The latest updates on your projects. Learn more about Vercel for Git ↗︎

Name Status Preview Updated
hiro-explorer ✅ Ready (Inspect) Visit Preview Jun 16, 2022 at 11:46AM (UTC)

vercel[bot] avatar Jun 16 '22 11:06 vercel[bot]

Maybe we should look into using something that doesn't require a custom next.js server? Using a custom server is kinda discouraged and can add extra complexity. https://nextjs.org/docs/advanced-features/custom-server image

He1DAr avatar Jun 21 '22 14:06 He1DAr

@He1DAr I would also prefer not using a custom server. Let's see which infra we are targeting and come back to this later. We might not even need prometheus.

beguene avatar Jun 22 '22 12:06 beguene

@CharlieC3 it doesn't seem like we'll be able to introduce Prometheus to the explorer. Is this ok or would you like us to meet and brainstorm options to get it done?

andresgalante avatar Aug 02 '22 16:08 andresgalante

It doesn't seem like we'll be able to introduce Prometheus to the explorer.

@andresgalante Is this because of the concerns around it being implemented as a custom server? If so, are we sure the optimizations lost when using a prometheus custom server would affect the whole service's performance? Additionally, is it a matter of a couple milliseconds or something more significant?
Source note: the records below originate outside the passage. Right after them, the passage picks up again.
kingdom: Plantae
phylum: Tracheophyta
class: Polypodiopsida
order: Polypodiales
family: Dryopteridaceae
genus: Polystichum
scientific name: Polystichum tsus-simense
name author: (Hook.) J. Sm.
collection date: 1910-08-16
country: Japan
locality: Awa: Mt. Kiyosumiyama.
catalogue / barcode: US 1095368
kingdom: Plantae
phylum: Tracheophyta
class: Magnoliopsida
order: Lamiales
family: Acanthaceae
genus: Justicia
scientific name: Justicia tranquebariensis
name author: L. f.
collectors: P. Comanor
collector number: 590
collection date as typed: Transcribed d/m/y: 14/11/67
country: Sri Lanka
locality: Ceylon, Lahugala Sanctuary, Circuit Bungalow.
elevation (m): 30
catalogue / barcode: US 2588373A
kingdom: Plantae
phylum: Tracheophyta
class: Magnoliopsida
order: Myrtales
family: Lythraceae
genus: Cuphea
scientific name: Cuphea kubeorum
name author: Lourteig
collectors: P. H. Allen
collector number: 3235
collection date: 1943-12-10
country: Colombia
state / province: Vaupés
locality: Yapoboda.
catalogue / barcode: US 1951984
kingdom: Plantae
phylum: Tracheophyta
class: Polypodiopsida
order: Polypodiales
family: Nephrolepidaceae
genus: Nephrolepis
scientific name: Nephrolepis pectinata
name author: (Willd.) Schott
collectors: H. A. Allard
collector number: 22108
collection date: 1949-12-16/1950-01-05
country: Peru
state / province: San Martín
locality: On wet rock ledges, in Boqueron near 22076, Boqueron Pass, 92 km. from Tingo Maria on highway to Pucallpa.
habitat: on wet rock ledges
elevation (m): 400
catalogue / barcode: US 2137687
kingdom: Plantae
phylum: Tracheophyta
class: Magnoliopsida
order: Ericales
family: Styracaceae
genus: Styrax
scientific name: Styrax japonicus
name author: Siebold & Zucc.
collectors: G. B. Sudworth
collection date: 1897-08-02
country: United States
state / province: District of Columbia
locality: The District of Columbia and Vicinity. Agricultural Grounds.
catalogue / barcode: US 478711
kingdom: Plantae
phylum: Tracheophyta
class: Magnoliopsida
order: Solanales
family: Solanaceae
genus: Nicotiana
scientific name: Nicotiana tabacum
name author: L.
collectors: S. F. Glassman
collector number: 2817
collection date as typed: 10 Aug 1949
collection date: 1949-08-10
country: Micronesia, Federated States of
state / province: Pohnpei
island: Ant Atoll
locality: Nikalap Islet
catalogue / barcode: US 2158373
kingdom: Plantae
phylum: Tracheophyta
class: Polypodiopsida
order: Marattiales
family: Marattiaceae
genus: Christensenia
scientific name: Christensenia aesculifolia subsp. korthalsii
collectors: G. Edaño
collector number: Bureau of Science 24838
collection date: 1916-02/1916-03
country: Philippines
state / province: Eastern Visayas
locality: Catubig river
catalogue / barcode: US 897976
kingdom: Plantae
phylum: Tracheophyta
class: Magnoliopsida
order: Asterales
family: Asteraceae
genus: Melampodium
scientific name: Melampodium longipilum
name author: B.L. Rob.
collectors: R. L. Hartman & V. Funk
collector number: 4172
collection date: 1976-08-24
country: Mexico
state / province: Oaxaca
Is this ok or would you like us to meet and brainstorm options to get it done?

Having app metrics for the Explorer would be most valuable to the UX team, so I feel your team should decide if it's ok or not. DevOps doesn't necessarily need to have them implemented for the Explorer, but we highly suggest it as it may help UX discover bugs and measure changes over time like it has for Splat with the API. And as the Explorer gets more complex, it may be crucial to debug issues and restore availability for any UX team members that are on call.

CharlieC3 avatar Aug 02 '22 17:08 CharlieC3

I am closing this PR for now, if when decide to move on with it re can reopen it.

andresgalante avatar Jan 23 '23 14:01 andresgalante